L’ultima fuga di notizie riguarda l’informativa riservata di mille e passa pagine del 9 gennaio scorso stesa dal Noe (il nucleo dei carabinieri a cui il Pm Woodcock aveva affidato le indagini su Consip), informativa che secondo gli avvocati dell’imprenditore Romeo starebbe al centro della ricostruzione giornalistica offerta da Lillo nel suo recentissimo instant book. Ma prima c’è stata la fuga di notizie che permise a Marco Lillo, nello scorso dicembre, di firmare lo scoop sul caso Consip, dando la notizia di un possibile coinvolgimento del padre di Matteo Renzi, Tiziano, prima ancora che questi venisse raggiunto da un avviso di garanzia. La fuga di notizie di dicembre ne rivelava a sua volta un’altra: quella che aveva permesso all’amministratore delegato di Consip, Marroni, di bonificare il suo ufficio, e per la quale è finito sotto inchiesta, fra gli altri, il ministro Luca Lotti. Ma grazie a un’altra fuga di notizie noi sappiamo che dalle parti di quella stessa Procura che indagava sulla fuga di notizie denunciata da Marco Lillo (sulla base, come s’è detto, di una fuga di notizie che gli permetteva di fare lo scoop, e di portare il caso alla ribalta nazionale), cioè dall’iniziativa del capitano Scafarto di informare i servizi, già nello scorso agosto, potrebbe essere venuto l’innesco della fuga di notizie arrivata fino all’orecchio di Marroni, che ebbe il non trascurabile effetto collaterale di estendere il raggio dell’inchiesta fino ai piani alti della politica nazionale, messi a rumore dalle notizie incontrollate che giungevano da Napoli.

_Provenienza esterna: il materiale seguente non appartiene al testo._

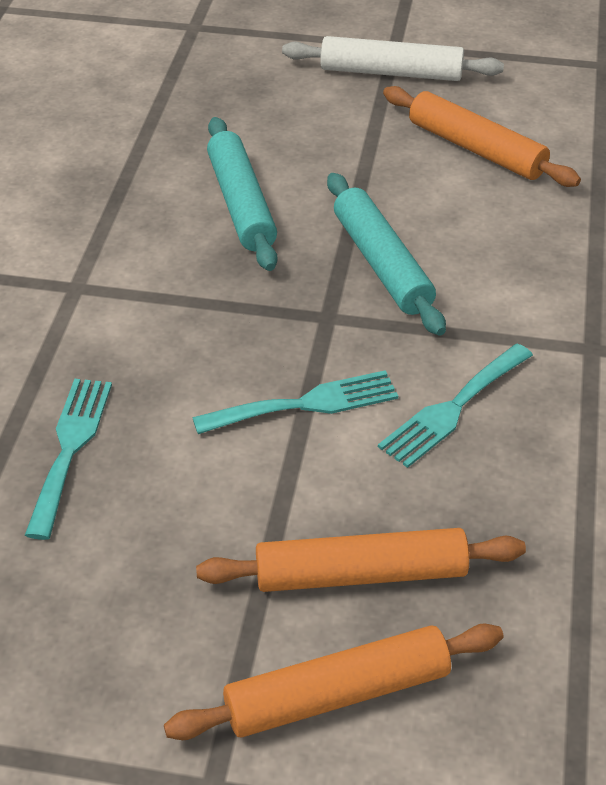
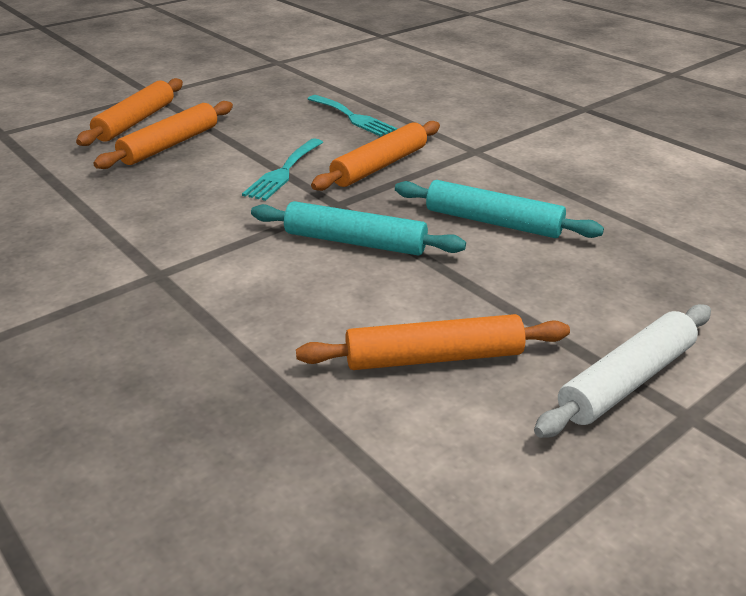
camera: 130 degrees right, 10 degrees down
turquoise fork [378,344,533,468] -> none
none -> orange rolling pin [311,121,440,191]

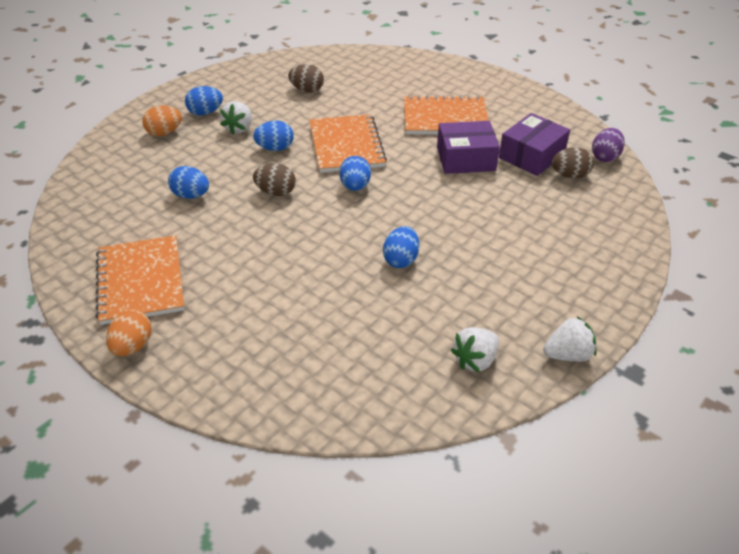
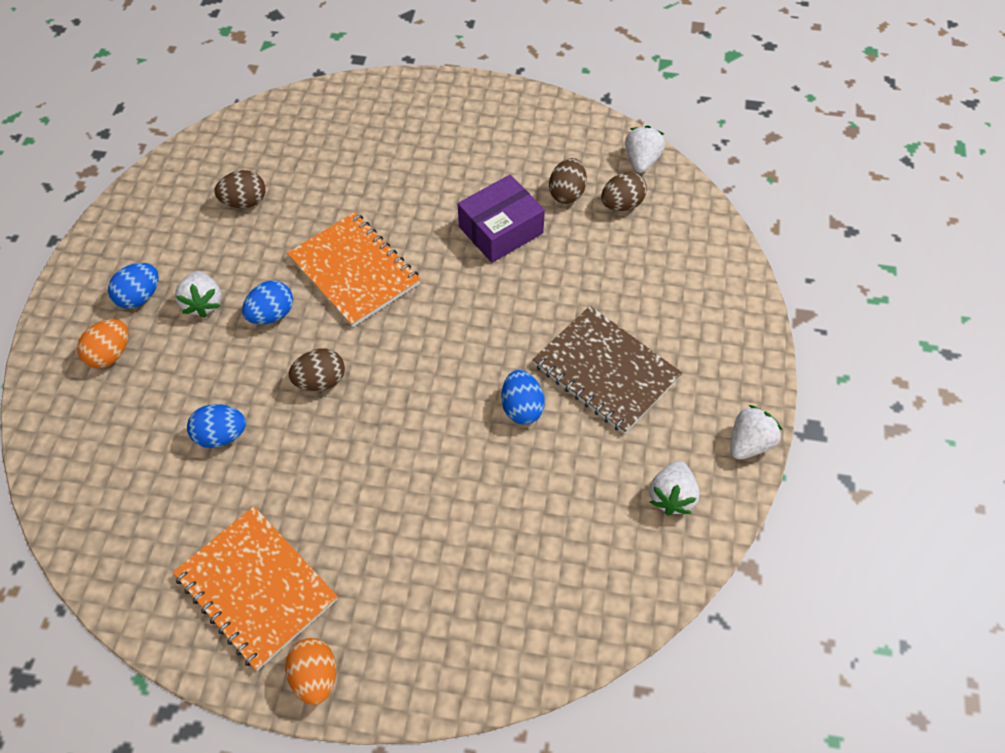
camera: 30 degrees left, 15 degrees up
blue egg [339,156,371,191] -> none
orange notebook [404,95,489,135] -> none
purple box [499,113,570,176] -> brown egg [549,158,587,204]
purple egg [592,128,625,162] -> white strawberry [625,126,665,173]
none -> brown notebook [532,306,682,434]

Qui finisce, per ora, la matrioska delle fughe di notizie e comincia invece quella delle imprese del capitano Scafarto (che questa volta non seguiremo nel dettaglio: ne facciamo grazia al lettore), responsabile di gravi manipolazioni nelle carte dell’inchiesta. E comincia pure il capitolo dei contrasti fra la Procura di Napoli e quella di Roma, reso pubblico – ad onta dei comunicati ufficiali – con la revoca delle indagini al Noe, subito dopo il trasferimento di competenze nella Capitale, e culminato pochi giorni fa nell’avviso di garanzia al Pm napoletano Woodcock (per la fuga di notizie di dicembre).

Ottimo e abbondante, diceva del rancio un ruffianissimo Sordi ne «La grande guerra». E invece è uno schifo, rispondeva burbero il generale: niente grassi e poca pasta, una sciacquatura di marmitte. Poi però il generale, lontano dalle truppe, ammetteva che meglio di così quella brodaglia proprio non la si poteva fare, e che aveva inteso dare solo un contentino alle truppe.

Ecco: decida il Csm, che oggi dovrebbe provare a trovare un’intesa sul nome del nuovo capo della Procura, se tutta la malacqua che in questi mesi si è continuata a riversare sui giornali merita di essere considerata ottima e abbondante, o se invece non sia uno schifo. Ma soprattutto decida se davvero non si possa fare nulla, e se lasciare la Procura di Napoli senza una guida per i prossimi mesi sia accettabile, in una situazione del genere. Una situazione che richiederebbe il massimo di tranquillità, di unità, di compattezza, e che invece vede aprirsi continuamente nuove falle. Non mancheranno certamente le voci che daranno all’opinione pubblica piena garanzia che il lavoro procede in maniera serena, ordinata e regolare, e non vogliamo affatto dubitarne. Non possiamo però non augurarci che si vada oltre le assicurazioni di rito, si trovi il modo di superare l’impasse che impedisce al Csm di arrivare a una nomina, e alla Procura più grande d’Italia, ricca di altissime professionalità e di grandi competenze e capacità,  la possibilità di ripartire con il piede giusto.